At most the 1997 purchase agreement is only evidence of prior negotiations to be considered in the context of the instant dispute surrounding the 1998 purchase agreement. See, e.g., Verotex, 75 F.3d at 151 n. 4. As such, the Court's conclusion that specific jurisdiction exists is based primarily upon those contacts alleged in Plaintiff's affidavit relevant only to the 1998 purchase agreement.

The affidavit provided by Plaintiff clearly evidences that Defendant's contact with Pennsylvania with respect to the 1998 purchase agreement was in the context of negotiating the terms of the agreement, along with various communications necessary to complete the purchase. While the existence of mere communications with a forum state alone are insufficient to establish minimum contacts, Plaintiff's affidavit also states that Defendant entered Pennsylvania on at least two occasions for the purpose of negotiating the terms of the 1998 purchase agreement. (See Aff. of Donohoe 7). Although Defendant submits a contrary affidavit disputing the nature of the Pennsylvania visits, for the purpose of this motion all doubts must be resolved in favor of the Plaintiff. See Kishi Int'l, Inc. v. Allstate Textile Machinery, Inc., No. CIV.A.96-6110, 1997 WL 1836324, at *2 (E.D.Pa. April 11, 1997).
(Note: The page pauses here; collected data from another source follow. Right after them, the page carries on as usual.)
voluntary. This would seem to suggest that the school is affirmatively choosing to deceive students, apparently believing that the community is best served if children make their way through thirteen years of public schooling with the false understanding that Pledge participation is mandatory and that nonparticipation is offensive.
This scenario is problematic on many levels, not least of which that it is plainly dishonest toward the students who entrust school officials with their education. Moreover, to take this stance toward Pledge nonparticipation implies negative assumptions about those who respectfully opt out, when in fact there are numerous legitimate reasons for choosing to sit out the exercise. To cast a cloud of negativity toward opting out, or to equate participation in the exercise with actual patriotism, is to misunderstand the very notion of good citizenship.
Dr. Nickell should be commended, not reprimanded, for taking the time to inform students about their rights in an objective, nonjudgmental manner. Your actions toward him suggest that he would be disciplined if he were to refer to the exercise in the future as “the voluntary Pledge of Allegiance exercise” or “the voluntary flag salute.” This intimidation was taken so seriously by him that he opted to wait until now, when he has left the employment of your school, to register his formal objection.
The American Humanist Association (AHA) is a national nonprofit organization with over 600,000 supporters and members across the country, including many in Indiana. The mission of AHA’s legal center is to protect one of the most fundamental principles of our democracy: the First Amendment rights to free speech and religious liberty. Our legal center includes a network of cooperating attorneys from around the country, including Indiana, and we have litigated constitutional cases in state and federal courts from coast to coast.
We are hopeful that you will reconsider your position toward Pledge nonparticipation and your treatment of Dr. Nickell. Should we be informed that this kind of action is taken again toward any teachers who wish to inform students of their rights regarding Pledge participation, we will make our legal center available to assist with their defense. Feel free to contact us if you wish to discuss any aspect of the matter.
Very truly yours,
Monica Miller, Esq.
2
Looking at the totality of the circumstances surrounding the 1998 purchase agreement, the Court finds that Plaintiff has set forth a prima facie case of specific jurisdiction over defendants. The Defendant's communications with the forum state, coupled with the in-person contractual negotiations within Pennsylvania remove Defendant from the status of a "passive buyer." Further, the underlying Complaint in this matter arises out of a dispute concerning the terms of the agreement which were alleged to have been established during these in-person visits to Pennsylvania. (See Aff. of Donohoe 9). As such, the Court concludes that Defendant has sufficient minimum contacts with Pennsylvania to support a finding of specific jurisdiction under the Pennsylvania Long Arm Statute, and the established constitutional framework.
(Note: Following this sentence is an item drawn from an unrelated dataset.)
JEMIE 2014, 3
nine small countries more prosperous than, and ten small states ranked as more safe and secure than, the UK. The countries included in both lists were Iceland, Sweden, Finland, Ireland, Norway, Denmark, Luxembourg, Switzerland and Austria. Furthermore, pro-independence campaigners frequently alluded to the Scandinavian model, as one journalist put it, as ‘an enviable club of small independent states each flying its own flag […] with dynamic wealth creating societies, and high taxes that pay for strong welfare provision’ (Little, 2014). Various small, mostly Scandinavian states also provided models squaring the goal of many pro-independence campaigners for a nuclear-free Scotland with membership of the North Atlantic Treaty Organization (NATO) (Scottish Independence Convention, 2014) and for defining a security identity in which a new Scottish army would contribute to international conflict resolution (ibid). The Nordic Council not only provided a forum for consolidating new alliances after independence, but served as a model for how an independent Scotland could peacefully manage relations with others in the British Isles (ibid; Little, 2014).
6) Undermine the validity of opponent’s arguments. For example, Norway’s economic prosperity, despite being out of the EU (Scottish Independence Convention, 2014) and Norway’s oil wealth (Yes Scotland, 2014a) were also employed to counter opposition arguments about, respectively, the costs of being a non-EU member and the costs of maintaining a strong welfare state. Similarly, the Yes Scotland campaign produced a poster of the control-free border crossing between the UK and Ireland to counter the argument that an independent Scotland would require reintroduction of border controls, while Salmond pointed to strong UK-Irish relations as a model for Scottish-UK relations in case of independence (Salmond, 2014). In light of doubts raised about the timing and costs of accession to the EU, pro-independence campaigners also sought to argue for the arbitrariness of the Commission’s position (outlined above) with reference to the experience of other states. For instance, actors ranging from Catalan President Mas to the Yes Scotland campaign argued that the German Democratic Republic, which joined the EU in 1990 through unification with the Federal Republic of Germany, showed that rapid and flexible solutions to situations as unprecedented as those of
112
Although the Court concludes jurisdiction is proper, the inquiry must also consider if the exercise of such jurisdiction comports with the notion of "fair play and substantial justice." In this respect, the Court looks to Defendant to establish a set of compelling circumstances which render jurisdiction unreasonable. With this in mind, the Court finds that Defendant has failed to meet such a burden. The only evidentiary showing that Defendant makes with respect to the unreasonableness of jurisdiction is through the affidavit of Roger A. Raimond, which simply attempts to show that Plaintiff does business in New York, and thus a New York forum would not be inconvenient. (See Aff. of Raimond 6). Such evidence clearly does not rise to the level of compelling circumstances contemplated by the Supreme Court. See Burger King, 471 U.S. at 477, 105 S.Ct. at 2184.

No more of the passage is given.